Billboard wrote Tony "weaves a very delightful holiday spirit with such favorites as 'White Christmas', 'My Favorite Things', 'Silent Night', and 'Snowfall'." Cash Box highlighted Bennett's "inimitable readings of 'My Favorite Things', 'The Christmas Song', 'White Christmas', 'Winter Wonderland' and a host of others." Record World referred to it as "Smooth and enticing".
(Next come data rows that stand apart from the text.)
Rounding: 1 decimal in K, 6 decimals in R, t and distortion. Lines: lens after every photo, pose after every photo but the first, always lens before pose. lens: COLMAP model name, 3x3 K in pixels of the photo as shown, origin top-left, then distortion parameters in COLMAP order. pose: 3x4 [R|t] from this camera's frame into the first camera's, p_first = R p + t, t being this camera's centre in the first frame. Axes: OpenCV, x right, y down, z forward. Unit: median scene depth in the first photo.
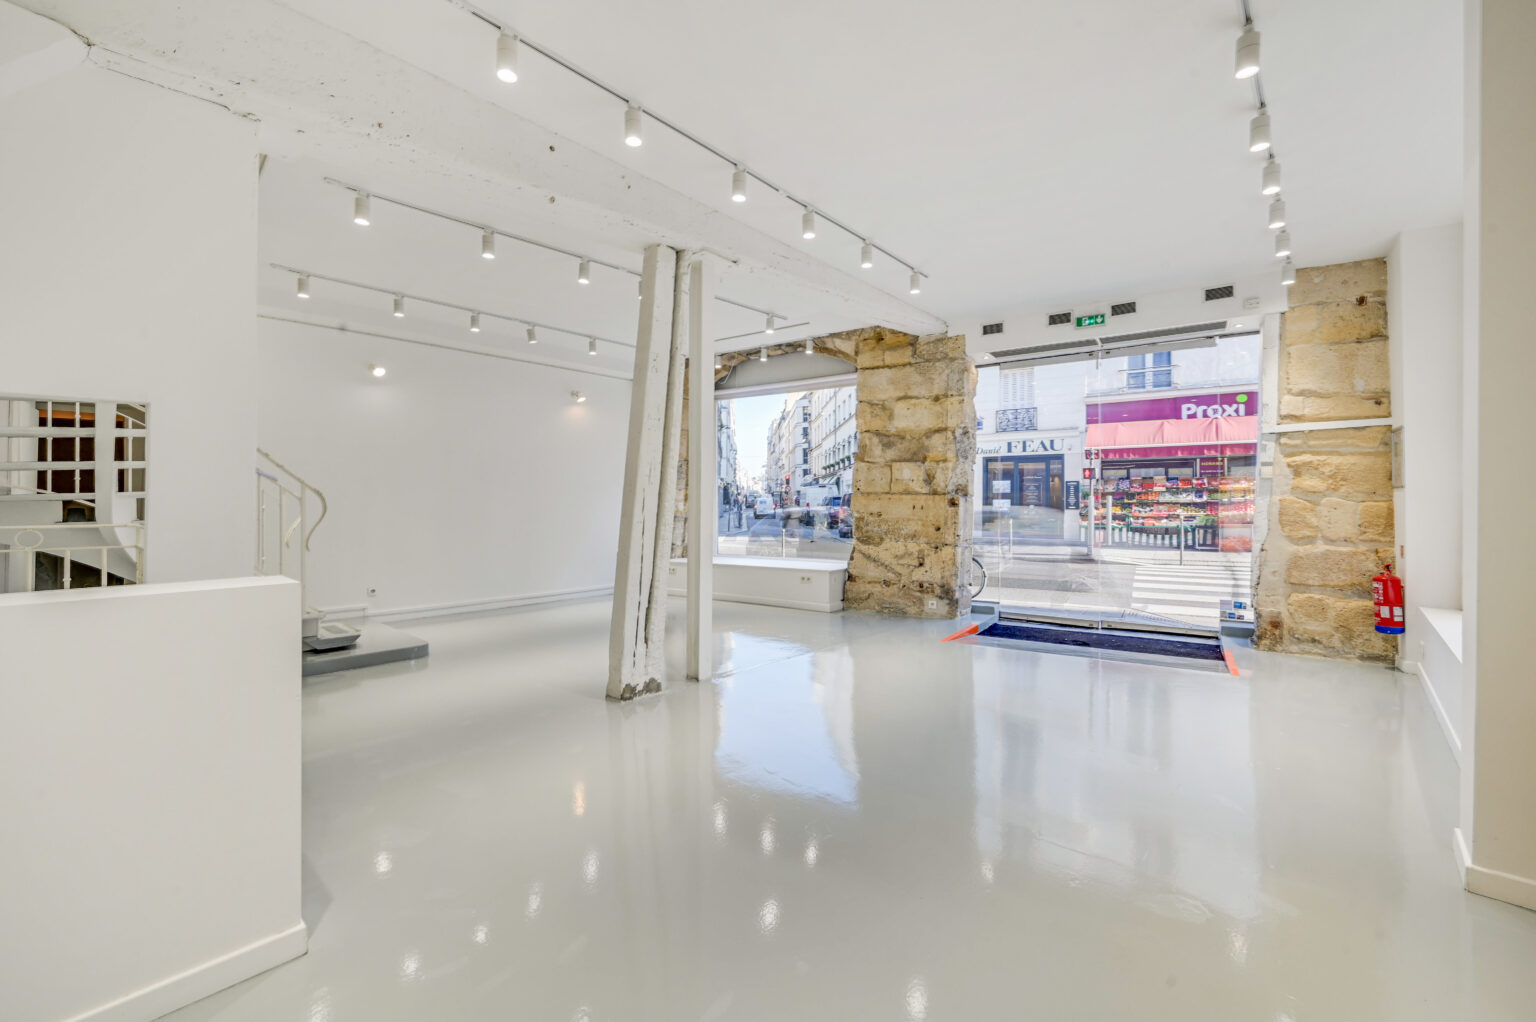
lens RADIAL K [[625.5, 0, 770.3], [0, 625.5, 501.4], [0, 0, 1]] dist [-0.000845, -0.000031]
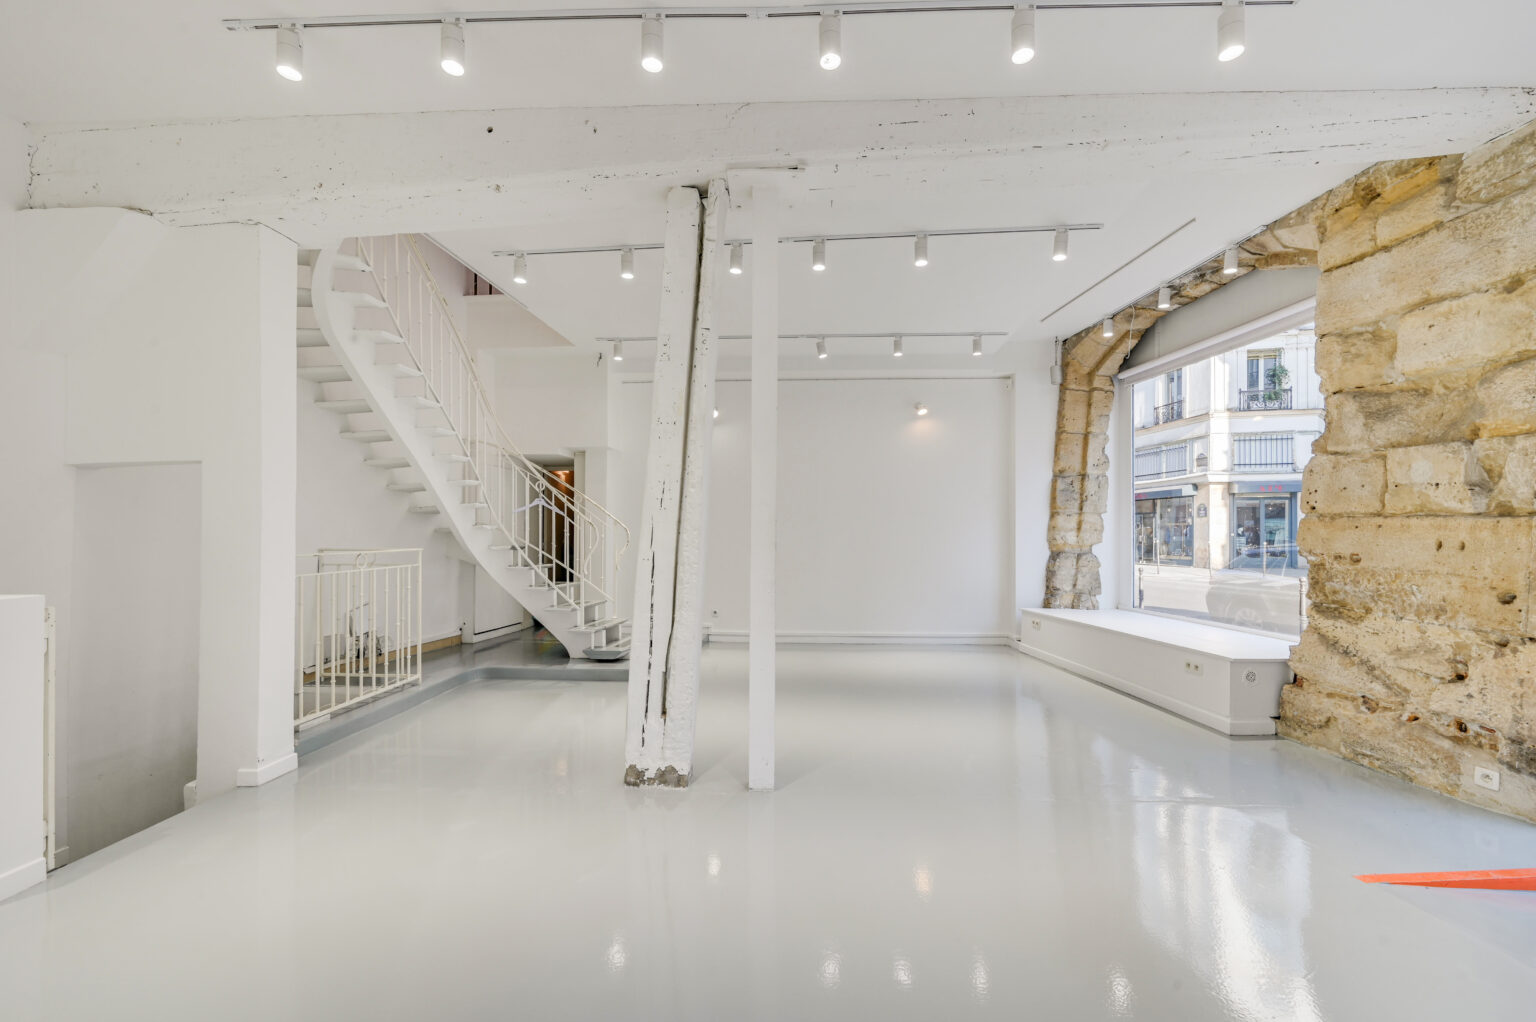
lens RADIAL K [[630.2, 0, 783.2], [0, 630.2, 530.7], [0, 0, 1]] dist [-0.000638, 0.000269]
pose [[0.634000, 0.000277, -0.773333, 0.270832], [0.000207, 1.000000, 0.000528, -0.001488], [0.773333, -0.000495, 0.633999, 0.346432]]
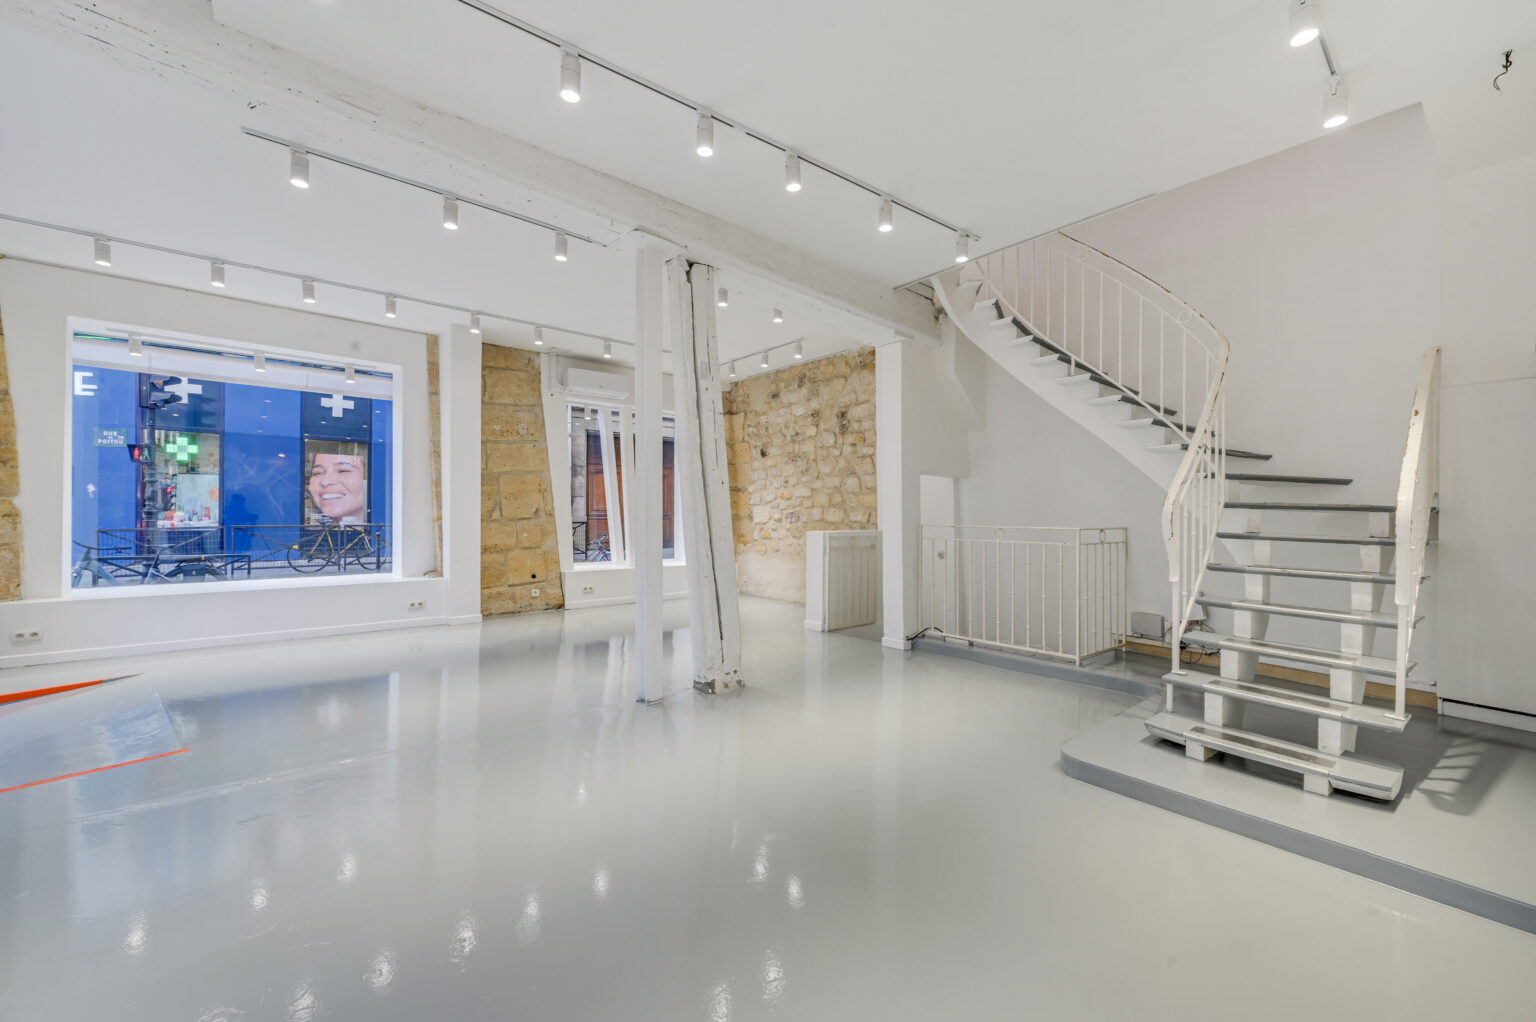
lens RADIAL K [[612.6, 0, 771.8], [0, 612.6, 514.8], [0, 0, 1]] dist [-0.000993, -0.000176]
pose [[-0.990977, -0.007501, 0.133825, -0.250201], [-0.007078, 0.999968, 0.003635, 0.003292], [-0.133848, 0.002655, -0.990998, 1.133462]]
William Ruhlmann of AllMusic described the album as "a swinging affair" and noted that "Bennett's warm style was especially winning on this kind of material, making an inevitable assignment a winning combination of singer and songs."

Professional ratings
Review scores
| Source | Rating |
| AllMusic | Star |
| The Encyclopedia of Popular Music | Star |

==Track listing==

Side one
| No. | Title | Writer(s) | Length |
|---|---|---|---|
| 1. | "Snowfall" | Claude Thornhill, Ruth Thornhill | 2:52 |
| 2. | "My Favorite Things" | Oscar Hammerstein II, Richard Rodgers | 3:17 |
| 3. | "The Christmas Song" | Mel Tormé, Bob Wells | 2:36 |
| 4. | "Santa Claus Is Coming to Town" | J. Fred Coots, Haven Gillespie | 2:38 |
| 5. | "Medley: We Wish You a Merry Christmas/Silent Night/O Come All You Faithful/Jingle Bells/Where Is Love?" | Traditional/Josef Mohr, Franz Xaver Gruber/John Francis Wade/James Pierpont/Lionel Bart | 5:47 |

Side two
| No. | Title | Writer(s) | Length |
|---|---|---|---|
| 6. | "Christmasland" | Dennis Farnon, Brian Farnon | 2:23 |
| 7. | "I Love the Winter Weather/I've Got My Love to Keep Me Warm" | Ticker Freeman, Earl Brown/Irving Berlin | 2:11 |
| 8. | "White Christmas" | Berlin | 2:05 |
| 9. | "Winter Wonderland" | Felix Bernard, Dick Smith | 2:15 |
| 10. | "Have Yourself a Merry Little Christmas" | Ralph Blane, Hugh Martin | 3:03 |
| Total length: |  |  | 29:08 |

1992 CD reissue
| No. | Title | Writer(s) | Length |
|---|---|---|---|
| 1. | "My Favorite Things" | Oscar Hammerstein II, Richard Rodgers | 3:17 |
| 2. | "The Christmas Song" | Mel Tormé, Bob Wells | 2:36 |
| 3. | "Santa Claus Is Coming to Town" | J. Fred Coots, Haven Gillespie | 2:38 |
| 4. | "Medley: We Wish You a Merry Christmas/Silent Night/O Come All You Faithful/Jingle Bells/Where Is Love?" | Traditional/Josef Mohr, Franz Xaver Gruber/John Francis Wade/James Pierpont/Lionel Bart | 5:47 |
| 5. | "Christmasland" | Dennis Farnon, Brian Farnon | 2:23 |
| 6. | "I Love the Winter Weather/I've Got My Love to Keep Me Warm" | Ticker Freeman, Earl Brown/Irving Berlin | 2:11 |
| 7. | "White Christmas" | Berlin | 2:05 |
| 8. | "Winter Wonderland" | Felix Bernard, Dick Smith | 2:15 |
| 9. | "Have Yourself a Merry Little Christmas" | Ralph Blane, Hugh Martin | 3:03 |
| 10. | "Snowfall" | Claude Thornhill, Ruth Thornhill | 2:52 |
| 11. | "I'll Be Home for Christmas" | Buck Ram, Kim Gannon, Walter Kent | 2:02 |
| Total length: |  |  | 31:10 |

==Personnel==
- Tony Bennett – vocal
- Robert Farnon – arrangement, conducting
- Jack Gold – producer

==Charts==

Chart performance for Snowfall: The Tony Bennett Christmas Album
| Chart (2018–2023) | Peak position |
|---|---|
| Danish Albums (Hitlisten) | 26 |
| Dutch Albums (Album Top 100) | 72 |
| Lithuanian Albums (AGATA) | 62 |
| Swedish Albums (Sverigetopplistan) | 24 |

==Certifications==

Certifications for Snowfall: The Tony Bennett Christmas Album
| Region | Certification | Certified units/sales |
| United States (RIAA) | Platinum | 1,000,000^{‡} |
^{‡} Sales+streaming figures based on certification alone.